Spurious pesticides kill 30 farmers, poison 600 in Maharashtra: report
14 October 2017
A committee set up by the Maharashtra government is reported to have seized ''unauthorised pesticides'' following investigations into instances of death of at least 30 farmers in the state due to chemical poisoning.
Maharashtra is the country's second-biggest cotton producing state is investigating the deaths of cotton farmers and labourers as a dry spell led to an outbreak of crop-eating bollworm pests that thrive in such weather.
A Reuters report quoting Maharashtra agriculture minister Pandurang Fundkar said the authorities investigating the deaths caused by poisoning, have also seized stocks of unauthorised pesticides.
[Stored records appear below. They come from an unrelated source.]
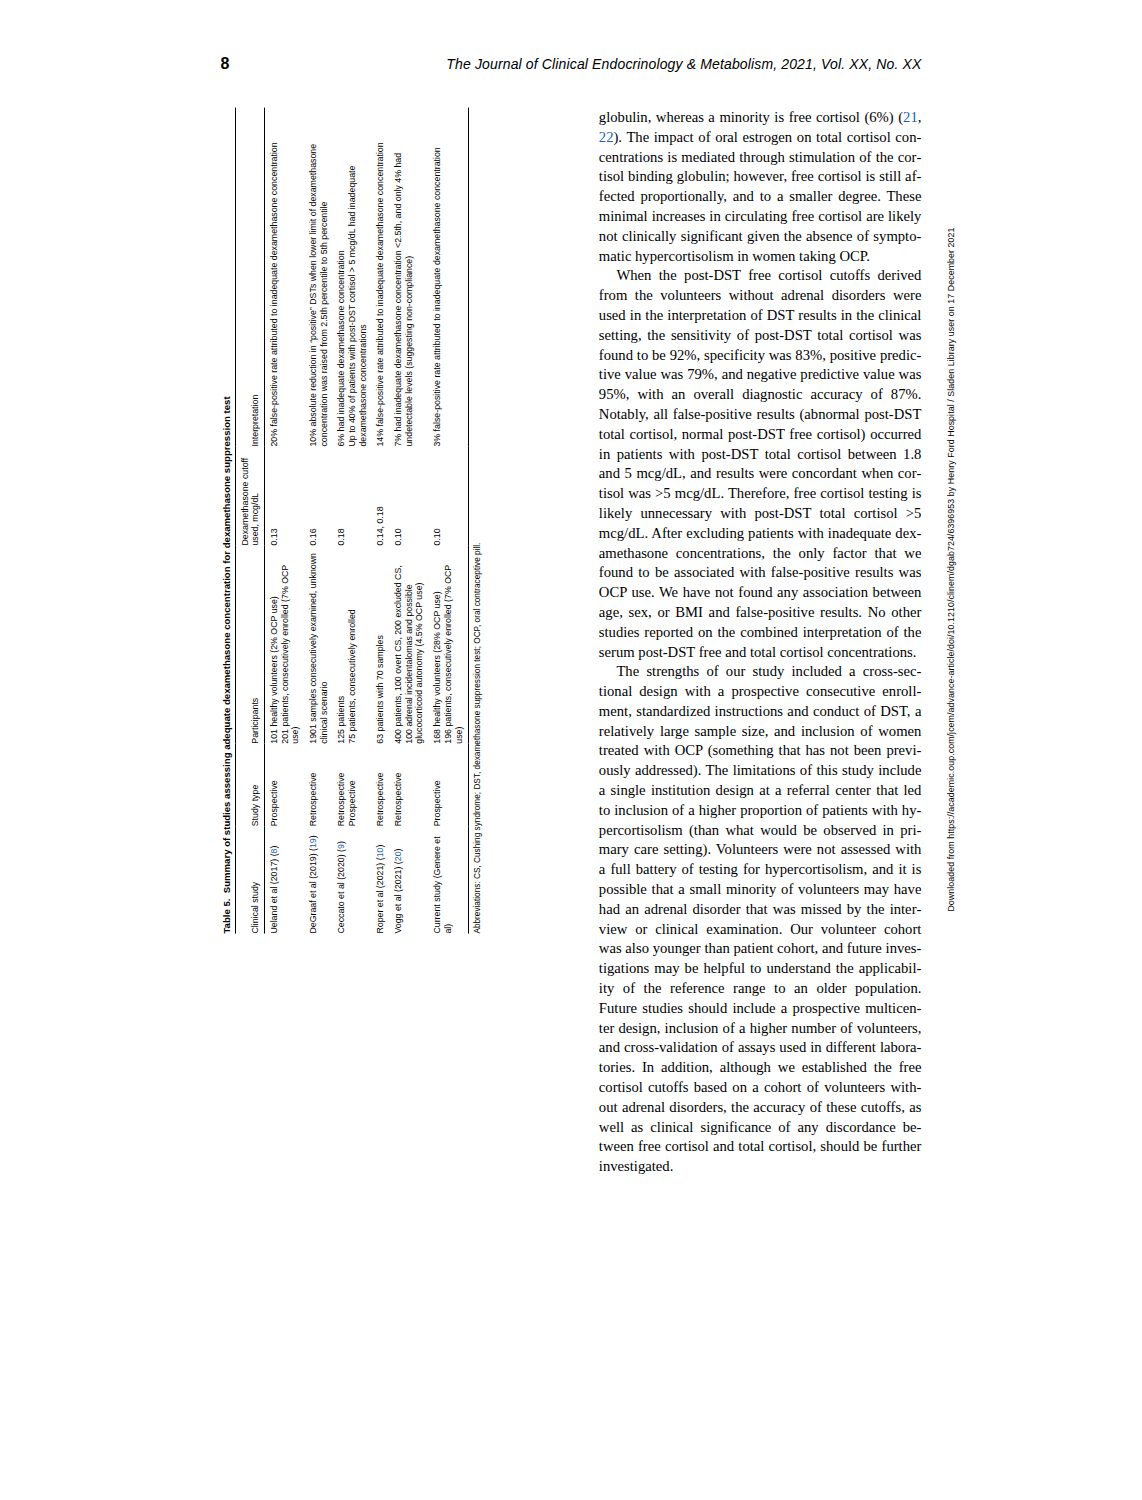8 The Journal of Clinical Endocrinology & Metabolism, 2021, Vol. XX, No. XX
Table 5. Summary of studies assessing adequate dexamethasone concentration for dexamethasone suppression test
| Clinical study | Study type | Participants | Dexamethasone cutoff used, mcg/dL | Interpretation |
| --- | --- | --- | --- | --- |
| Ueland et al (2017) ( 8 ) | Prospective | 101 healthy volunteers (2% OCP use) 201 patients, consecutively enrolled (7% OCP use) | 0.13 | 20% false-positive rate attributed to inadequate dexamethasone concentration |
| DeGraaf et al (2019) ( 19 ) | Retrospective | 1901 samples consecutively examined, unknown clinical scenario | 0.16 | 10% absolute reduction in “positive” DSTs when lower limit of dexamethasone concentration was raised from 2.5th percentile to 5th percentile |
| Ceccato et al (2020) ( 9 ) | Retrospective Prospective | 125 patients 75 patients, consecutively enrolled | 0.18 | 6% had inadequate dexamethasone concentration Up to 40% of patients with post-DST cortisol > 5 mcg/dL had inadequate dexamethasone concentrations |
| Roper et al (2021) ( 10 ) | Retrospective | 63 patients with 70 samples | 0.14, 0.18 | 14% false-positive rate attributed to inadequate dexamethasone concentration |
| Vogg et al (2021) ( 20 ) | Retrospective | 400 patients, 100 overt CS, 200 excluded CS, 100 adrenal incidentalomas and possible glucocorticoid autonomy (4.5% OCP use) | 0.10 | 7% had inadequate dexamethasone concentration <2.5th, and only 4% had undetectable levels (suggesting non-compliance) |
| Current study (Genere et al) | Prospective | 168 healthy volunteers (28% OCP use) 196 patients, consecutively enrolled (7% OCP use) | 0.10 | 3% false-positive rate attributed to inadequate dexamethasone concentration |
Abbreviations: CS, Cushing syndrome; DST, dexamethasone suppression test; OCP, oral contraceptive pill.
globulin, whereas a minority is free cortisol (6%) (21, 22). The impact of oral estrogen on total cortisol concentrations is mediated through stimulation of the cortisol binding globulin; however, free cortisol is still affected proportionally, and to a smaller degree. These minimal increases in circulating free cortisol are likely not clinically significant given the absence of symptomatic hypercortisolism in women taking OCP.
When the post-DST free cortisol cutoffs derived from the volunteers without adrenal disorders were used in the interpretation of DST results in the clinical setting, the sensitivity of post-DST total cortisol was found to be 92%, specificity was 83%, positive predictive value was 79%, and negative predictive value was 95%, with an overall diagnostic accuracy of 87%. Notably, all false-positive results (abnormal post-DST total cortisol, normal post-DST free cortisol) occurred in patients with post-DST total cortisol between 1.8 and 5 mcg/dL, and results were concordant when cortisol was >5 mcg/dL. Therefore, free cortisol testing is likely unnecessary with post-DST total cortisol >5 mcg/dL. After excluding patients with inadequate dexamethasone concentrations, the only factor that we found to be associated with false-positive results was OCP use. We have not found any association between age, sex, or BMI and false-positive results. No other studies reported on the combined interpretation of the serum post-DST free and total cortisol concentrations.
The strengths of our study included a cross-sectional design with a prospective consecutive enrollment, standardized instructions and conduct of DST, a relatively large sample size, and inclusion of women treated with OCP (something that has not been previously addressed). The limitations of this study include a single institution design at a referral center that led to inclusion of a higher proportion of patients with hypercortisolism (than what would be observed in primary care setting). Volunteers were not assessed with a full battery of testing for hypercortisolism, and it is possible that a small minority of volunteers may have had an adrenal disorder that was missed by the interview or clinical examination. Our volunteer cohort was also younger than patient cohort, and future investigations may be helpful to understand the applicability of the reference range to an older population. Future studies should include a prospective multicenter design, inclusion of a higher number of volunteers, and cross-validation of assays used in different laboratories. In addition, although we established the free cortisol cutoffs based on a cohort of volunteers without adrenal disorders, the accuracy of these cutoffs, as well as clinical significance of any discordance between free cortisol and total cortisol, should be further investigated.
Downloaded from https://academic.oup.com/jcem/advance-article/doi/10.1210/clinem/dgab724/6396953 by Henry Ford Hospital / Sladen Library user on 17 December 2021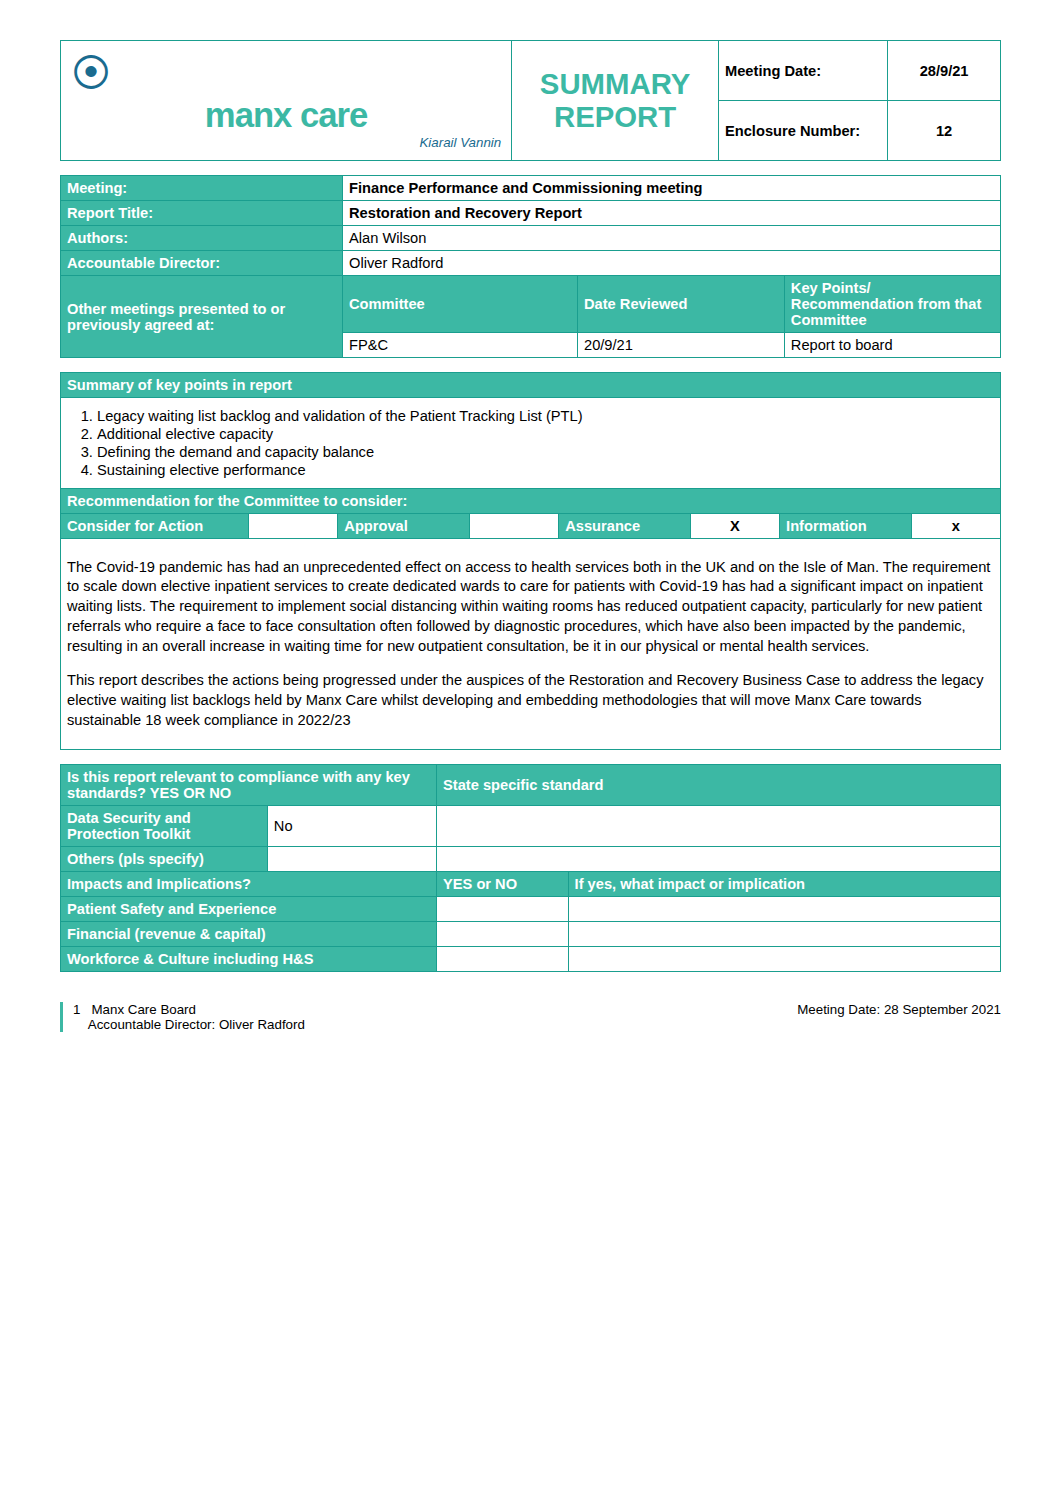| ⦿ manx care Kiarail Vannin | SUMMARY REPORT | Meeting Date: | 28/9/21 |
| Enclosure Number: | 12 |
| Meeting: | Finance Performance and Commissioning meeting |
| Report Title: | Restoration and Recovery Report |
| Authors: | Alan Wilson |
| Accountable Director: | Oliver Radford |
| Other meetings presented to or previously agreed at: | Committee | Date Reviewed | Key Points/ Recommendation from that Committee |
| FP&C | 20/9/21 | Report to board |
| Summary of key points in report |
| Legacy waiting list backlog and validation of the Patient Tracking List (PTL) Additional elective capacity Defining the demand and capacity balance Sustaining elective performance |
| Recommendation for the Committee to consider: |
| Consider for Action | | Approval | | Assurance | X | Information | x |
| The Covid-19 pandemic has had an unprecedented effect on access to health services both in the UK and on the Isle of Man. The requirement to scale down elective inpatient services to create dedicated wards to care for patients with Covid-19 has had a significant impact on inpatient waiting lists. The requirement to implement social distancing within waiting rooms has reduced outpatient capacity, particularly for new patient referrals who require a face to face consultation often followed by diagnostic procedures, which have also been impacted by the pandemic, resulting in an overall increase in waiting time for new outpatient consultation, be it in our physical or mental health services. This report describes the actions being progressed under the auspices of the Restoration and Recovery Business Case to address the legacy elective waiting list backlogs held by Manx Care whilst developing and embedding methodologies that will move Manx Care towards sustainable 18 week compliance in 2022/23 |
| Is this report relevant to compliance with any key standards? YES OR NO | State specific standard |
| Data Security and Protection Toolkit | No | |
| Others (pls specify) | | |
| Impacts and Implications? | YES or NO | If yes, what impact or implication |
| Patient Safety and Experience | | |
| Financial (revenue & capital) | | |
| Workforce & Culture including H&S | | |
1 Manx Care Board
Accountable Director: Oliver Radford
Meeting Date: 28 September 2021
According to the report, these spurious pesticides, made secretly and sometimes sold in names that resemble the originals, has been on the rise throughout the country, so much so that counterfeits account for up to 30 per cent of the pesticides market annually worth more than $4 billion.
Farmers and field workers seldom follow the prescribed methods or precautions while spraying pesticides, leading to their inhaling or ingesting fatal quantities of pesticides, Fundkar was reported as saying.
Also, with the genetically modified (GM) cotton seeds approved in early 2000s losing their pest resistance, random use of pesticides has increased, according to farmers and government officials.
GM cotton seeds, developed by US biotech giant Monsanto, have helped transform India into the world's top producer and second-largest exporter of the fibre.
An severe attack by pests has forced farmers, desperate to save their investments, to aggressively use pesticides, some of which were not recommended and poisonous, according to officials.
Besides the 30-odd deaths, reports say more than 600 farmers and labourers are being treated for pesticide poisoning in hospitals over the past few months.